Is there a way to convert integers to bools in go or vice versa?

var a int = 3
var b bool = a != 0

I just dropped this into the demo box on the golang front page:

package main

import "fmt"

func main() {
 var a int = 3
 var b bool = a != 0
    fmt.Println("Hello, 世界", b)
}

Output:

Hello, 世界 true

There are no conversions from bool to integer types or vice versa.

Use the inequality operator to convert integers to bool values:

b := i != 0

Use an if statement to convert a bool to an integer type:

var i int
if b {
    i = 1
}

Because the zero value for integer types is 0, the else branch shown in other answers is not necessary.

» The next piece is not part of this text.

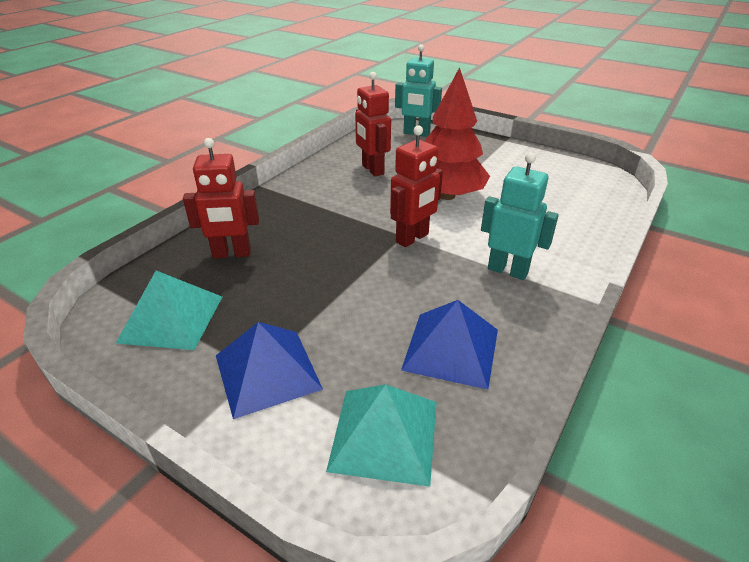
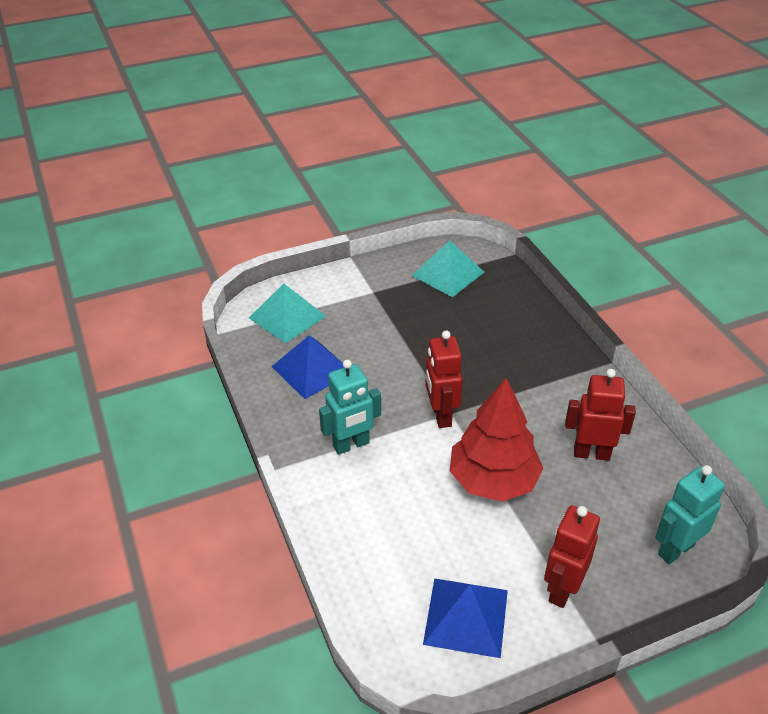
camera: 125 degrees right, 5 degrees up
red robot [183,138,259,258] -> red robot moved to [544,505,600,608]
blue pyramid [216,322,323,419] -> blue pyramid moved to [423,578,508,658]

Here's a trick to convert from int to bool:

x := 0
newBool := x != 0 // returns false

where x is the int variable you want to convert from.


Int to bool is easy, just x != 0 will do the trick. To go the other way, since Go doesn't support a ternary operator, you'd have to do:

var x int
if b {
    x = 1
} else {
    x = 0
}

You could of course put this in a function:

func Btoi(b bool) int {
    if b {
        return 1
    }
    return 0
 }

There are so many possible boolean interpretations of integers, none of them necessarily natural, that it sort of makes sense to have to say what you mean.

In my experience (YMMV), you don't have to do this often if you're writing good code. It's appealing sometimes to be able to write a mathematical expression based on a boolean, but your maintainers will thank you for avoiding it.